Radiologia Interventistica. Ecco l’Arco a C donato dall’Associazione Amici dell’Ospedale di Biella

Radiologia Interventistica. Ecco l’Arco a C donato dall’Associazione Amici dell’Ospedale di Biella

Radiologia Interventistica. Ecco l’Arco a C donato dall’Associazione Amici dell’Ospedale di Biella
Accessi percutanei e possibilità di trattamenti poco invasivi. Diversi gli ambiti di trattamento e le specialità mediche coinvolte nell’utilizzo dell’arco a C: chirurgia vascolare, ginecologia, oncologia, neurologia, terapia del dolore. 

Una nuova donazione che impreziosisce il moderno parco tecnologico dell’ospedale di Biella. È stato presentato ufficialmente oggi il nuovo Arco a C per la radiologia interventistica donato dall’Associazione Amici dell’Ospedale di Biella. Da sempre al fianco del nuovo ospedale fin dalla sua apertura, l’Associazione onlus ha voluto puntare in questa occasione su una strumentazione – del valore di circa 150.000 euro – che valorizza l’approccio mini invasivo offrendo ai cittadini che ne usufruiranno la possibilità di effettuare procedure diagnostiche estremamente precise e accurate, ma senza tagli e incisioni.

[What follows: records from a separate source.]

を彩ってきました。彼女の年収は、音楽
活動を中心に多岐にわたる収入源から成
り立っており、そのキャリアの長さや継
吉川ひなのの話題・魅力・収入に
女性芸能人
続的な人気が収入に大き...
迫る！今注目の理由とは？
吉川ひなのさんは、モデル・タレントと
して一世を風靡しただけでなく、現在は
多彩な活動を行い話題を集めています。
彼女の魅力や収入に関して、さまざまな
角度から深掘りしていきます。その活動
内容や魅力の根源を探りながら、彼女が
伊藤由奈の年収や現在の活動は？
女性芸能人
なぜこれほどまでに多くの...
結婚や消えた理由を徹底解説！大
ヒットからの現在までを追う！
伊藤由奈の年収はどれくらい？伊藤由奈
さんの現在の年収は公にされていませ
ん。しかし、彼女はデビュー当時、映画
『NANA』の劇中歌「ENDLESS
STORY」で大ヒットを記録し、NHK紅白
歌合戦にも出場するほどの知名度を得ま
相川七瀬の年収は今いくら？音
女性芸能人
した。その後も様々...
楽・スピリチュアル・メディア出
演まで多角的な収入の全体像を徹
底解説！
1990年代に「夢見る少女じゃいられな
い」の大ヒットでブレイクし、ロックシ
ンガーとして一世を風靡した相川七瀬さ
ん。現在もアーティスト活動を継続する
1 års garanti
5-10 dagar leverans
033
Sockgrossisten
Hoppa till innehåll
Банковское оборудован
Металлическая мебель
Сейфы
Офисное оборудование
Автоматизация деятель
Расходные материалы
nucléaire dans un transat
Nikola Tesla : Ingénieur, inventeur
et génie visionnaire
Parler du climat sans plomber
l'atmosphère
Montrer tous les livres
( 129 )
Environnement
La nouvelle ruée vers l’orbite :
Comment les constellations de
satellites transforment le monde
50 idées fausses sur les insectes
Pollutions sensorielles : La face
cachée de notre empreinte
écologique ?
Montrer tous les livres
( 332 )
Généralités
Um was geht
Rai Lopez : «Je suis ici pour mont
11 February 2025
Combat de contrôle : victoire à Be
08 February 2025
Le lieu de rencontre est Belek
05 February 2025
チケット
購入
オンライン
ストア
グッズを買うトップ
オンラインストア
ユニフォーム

“Siamo grati all’Associazione Amici dell’Ospedale di Biella – ha detto il direttore generale Gianni Bonelli – perché ancora una volta ci supporta concretamente con una strumentazione di estrema importanza che ci permetterà di offrire ai nostri utenti una assistenza specialistica, alimentando al tempo stesso la nostra capacità di essere attrattivi nel trattamento moderno di alcune patologie”.

“Il nostro ospedale – precisa il direttore sanitario Lorenzo Stefano Maffioli – è una struttura innovativa e deve essere riempita di contenuti professionali e tecnologici; tutto ciò ci consente di porre sempre più il paziente al centro offrendo ciò di cui ha bisogno. Il contributo del volontariato rappresenta di certo un patrimonio essenziale; il loro supporto ci lega ancor di più alla città e ci spinge a fare il massimo per i nostri utenti”.

Il presidente dell’associazione Amici dell’ospedale di Biella Leo Galligani ha richiamato il valore e l’importanza delle donazioni: “Donazioni che – sottolinea – sono soprattutto espressione di generosità e partecipazione. Adesione a un progetto, a un idea che trova affermazione concreta grazie agli operatori, in grado di trasformare i loro studi in arte. Un sogno, il nostro, che diventa realtà e genera emozioni”.

La radiologia interventistica abbraccia quelle procedure diagnostiche e terapeutiche effettuate attraverso la guida e il controllo radiologico. Diversi gli ambiti di trattamento e le specialità mediche coinvolte nell’utilizzo dell’arco a C: chirurgia vascolare, ginecologia, oncologia, neurologia, terapia del dolore.
 
Nel corso della cerimonia il dott. Debernardi, direttore della radiologia e il dott. Marco Melotti, responsabile ambulatorio di terapia antalgica, hanno illustrato in dettaglio le potenzialità e i benefici per i pazienti. Non solo l’utilizzo della migliore dose di radiazione possibile, ma anche la possibilità di agire laddove vi sono pazienti molto anziani che non possono sottoporsi a un intervento chirurgico invasivo.
 
Anche il trattamento di dolori cronici – come quelli tipici della zona lombare – diventa dunque più mirato. Inoltre la presenza di un interfaccia utente touch screen consente di ingrandire l’immagine e osservare con nitidezza l’area da trattare.